Jepang Siapkan AI Anti-Pembajakan Manga (Image by : The Japan Times)
Pemerintah Jepang berencana melawan maraknya manga bajakan daring yang kini diproduksi semakin cepat berkat kecerdasan buatan dengan memanfaatkan teknologi AI. Badan Urusan Kebudayaan mengumumkan pengembangan sistem berbasis AI untuk mendeteksi materi bajakan dan secara otomatis mengirimkan permintaan penghapusan, sebagai langkah menghadapi situasi yang dinilai semakin kritis.
Sisi teknis proyek ini dikerjakan oleh IBM Jepang. Menurut Katsuyoshi Kobayashi dari Badan Urusan Kebudayaan, AI akan dilatih menggunakan materi resmi agar mampu mengenali konten bajakan dengan akurat. Sistem ini ditargetkan mulai beroperasi pada akhir 2027 atau awal 2028, tergantung perkembangan dan pengujiannya, termasuk pengujian lintas bahasa.
Industri konten Jepang yang mencakup anime, manga, dan video game merupakan salah satu pilar ekspor utama negara tersebut, dengan nilai mencapai ¥6 triliun pada 2024. Namun, Lembaga Buku Resmi Jepang (ABJ) memperkirakan kerugian akibat pembajakan publikasi cetak mencapai ¥8,5 triliun per tahun, sebagian besar berasal dari manga. AI dinilai turut mempercepat penyebaran konten bajakan melalui pemindaian dan replikasi massal di berbagai situs.
Ilustrasi Manga (Image by: Google)
Laporan ABJ tahun 2025 menunjukkan bahwa pada Juni saja, 913 situs manga bajakan mencatat total 2,85 miliar kunjungan per bulan secara global. Situs berbahasa Inggris menyumbang porsi besar kerugian, mencapai sekitar US$800 juta per bulan. Survei ABJ di Indonesia bahkan menemukan sekitar 70% pembaca manga bajakan mengakses versi berbahasa Inggris, menurut Atsushi Ito dari ABJ yang juga menangani isu ini di penerbit Shueisha.
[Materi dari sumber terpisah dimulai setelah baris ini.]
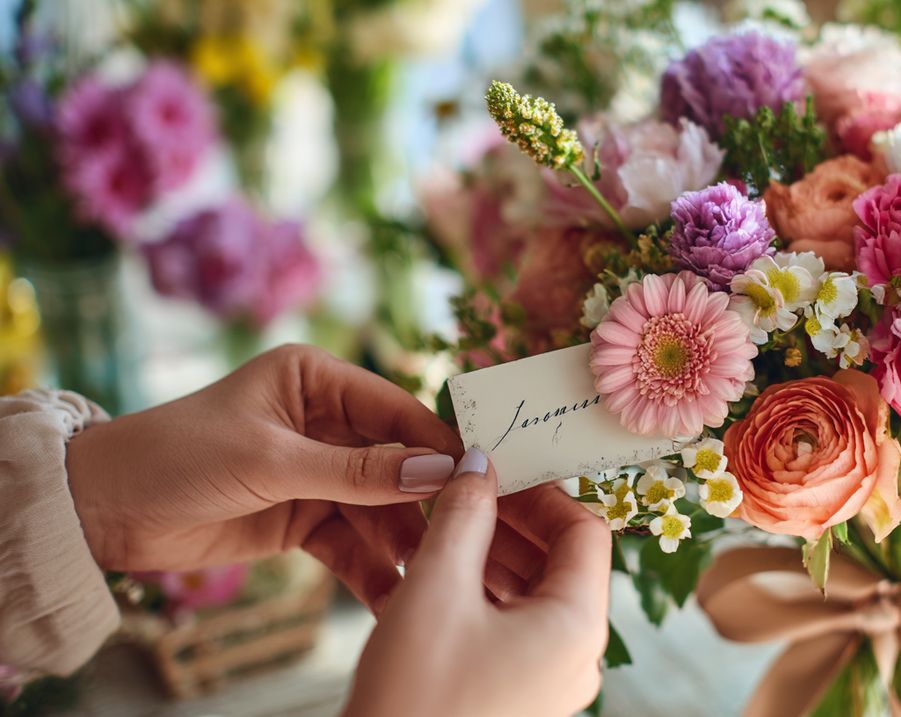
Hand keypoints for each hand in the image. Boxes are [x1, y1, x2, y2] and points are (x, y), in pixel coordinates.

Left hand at [66, 344, 464, 609]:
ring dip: (401, 540)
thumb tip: (439, 473)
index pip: (394, 409)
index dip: (436, 443)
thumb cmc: (177, 456)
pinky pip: (350, 540)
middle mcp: (323, 420)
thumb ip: (357, 471)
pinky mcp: (302, 516)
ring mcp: (316, 471)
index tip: (481, 476)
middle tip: (467, 535)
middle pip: (394, 461)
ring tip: (430, 573)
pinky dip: (369, 566)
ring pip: (378, 506)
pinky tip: (392, 591)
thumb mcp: (271, 460)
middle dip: (424, 500)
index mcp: (315, 379)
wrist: (102, 512)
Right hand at [346, 450, 611, 716]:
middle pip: (563, 562)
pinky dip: (485, 591)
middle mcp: (578, 655)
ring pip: (536, 593)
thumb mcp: (435, 589)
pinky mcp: (519, 696)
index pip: (585, 532)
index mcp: (578, 626)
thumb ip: (464, 516)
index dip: (542, 491)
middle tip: (464, 486)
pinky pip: (515, 627)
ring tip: (444, 522)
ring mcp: (550, 681)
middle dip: (514, 518)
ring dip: (494, 552)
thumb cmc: (413, 697)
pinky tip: (440, 571)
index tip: (497, 466)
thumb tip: (479, 464)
Upaya hukum pun terus dilakukan. Jepang merevisi undang-undang hak cipta pada 2021 dan menargetkan situs terkenal Mangamura, yang pernah menyediakan manga senilai ¥300 miliar secara gratis. Meski situs itu ditutup dan operatornya diperintahkan membayar ganti rugi besar, pembajakan masih berdampak serius pada industri. Menurut Ito, penurunan pendapatan penerbit dan kreator mengancam regenerasi talenta dan masa depan industri manga Jepang.